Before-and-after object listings
-- Opening Marker --

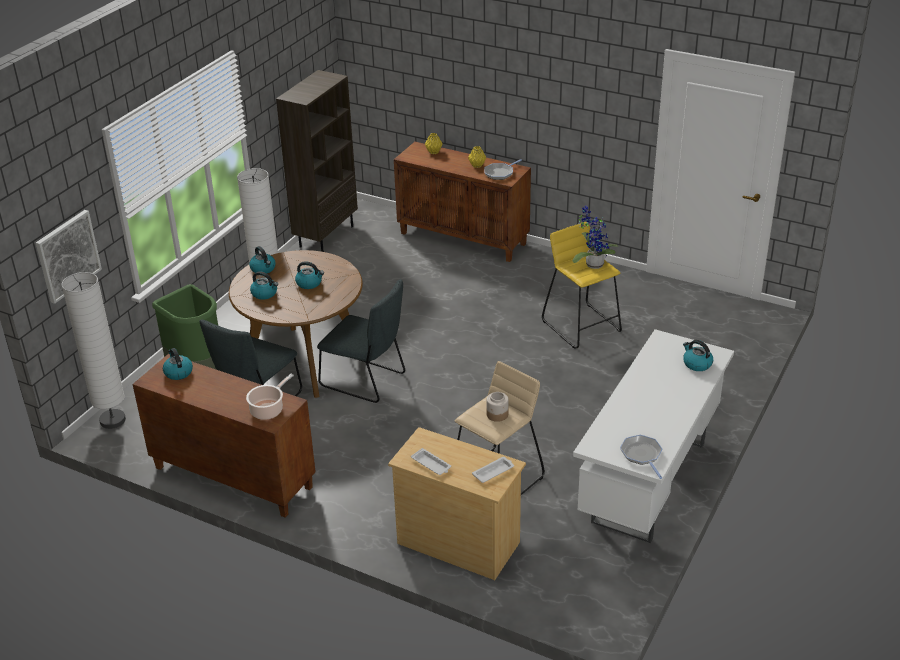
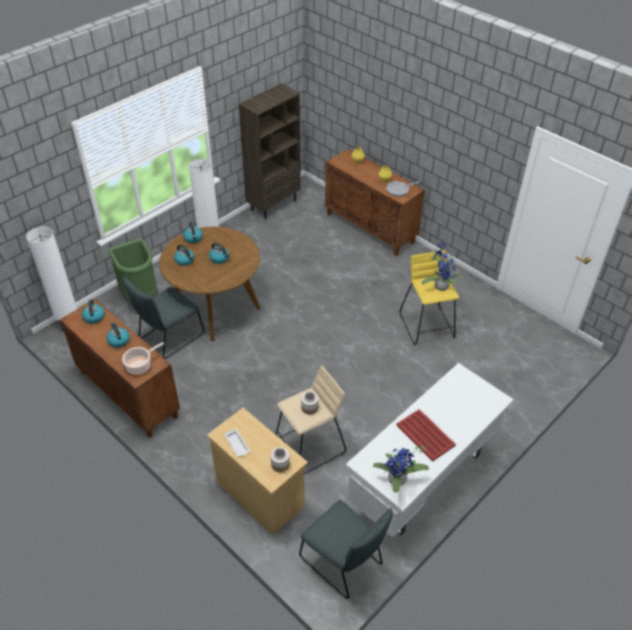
camera: 15 degrees right, 10 degrees up
(67, 255) = (36, 212): picture -> none
(366, 381) = (251, 335): grey chair -> grey chair (343, 563)
(494, 472) = (280, 464): white tray -> jar
(642, 455) = (397, 481): frying pan -> potted plant
(652, 405) = (425, 435): none -> red tray
(696, 364) = (478, 405): kettle -> kettle (118, 340)

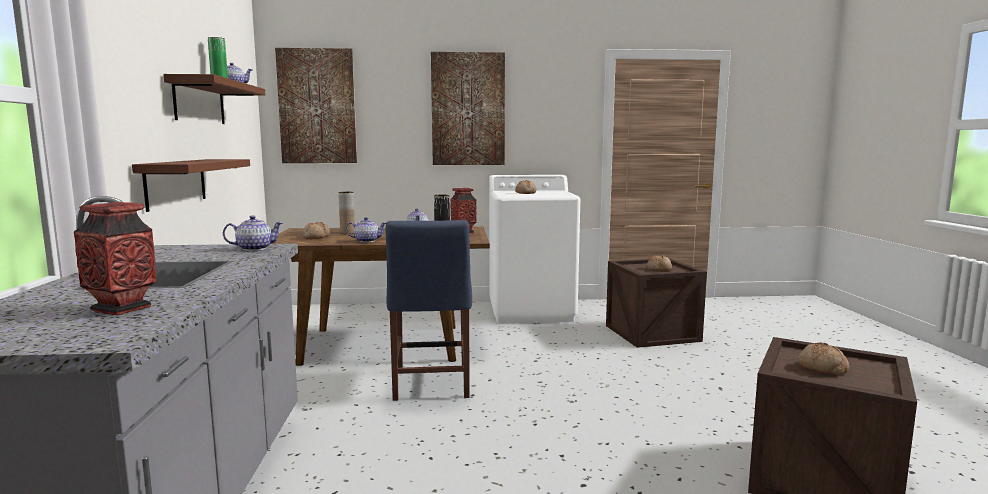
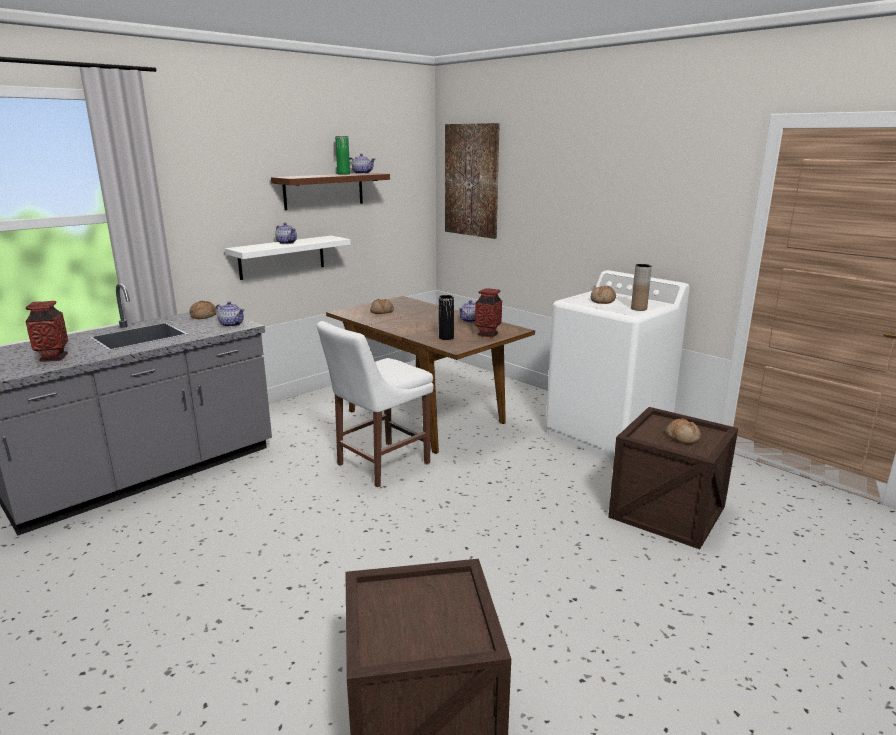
camera: 50 degrees right, 10 degrees up
(176, 183) = (282, 257): brown shelf -> white shelf
(347, 233) = (414, 312): brown vase -> brown vase (638, 308)
(366, 241) = (393, 325): teapot -> teapot (286, 243)
(431, 385) = (379, 465): blue chair -> white chair
(468, 109) = (594, 191): picture -> none
(821, 368) = (417, 607): bread -> bread (203, 316)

-- Closing Marker --

EXERCISE REQUIREMENTS —
Return every line of the data above in which "right" appears.

COMPLETED EXERCISE —
camera: 15 degrees right, 10 degrees up
camera: 50 degrees right, 10 degrees up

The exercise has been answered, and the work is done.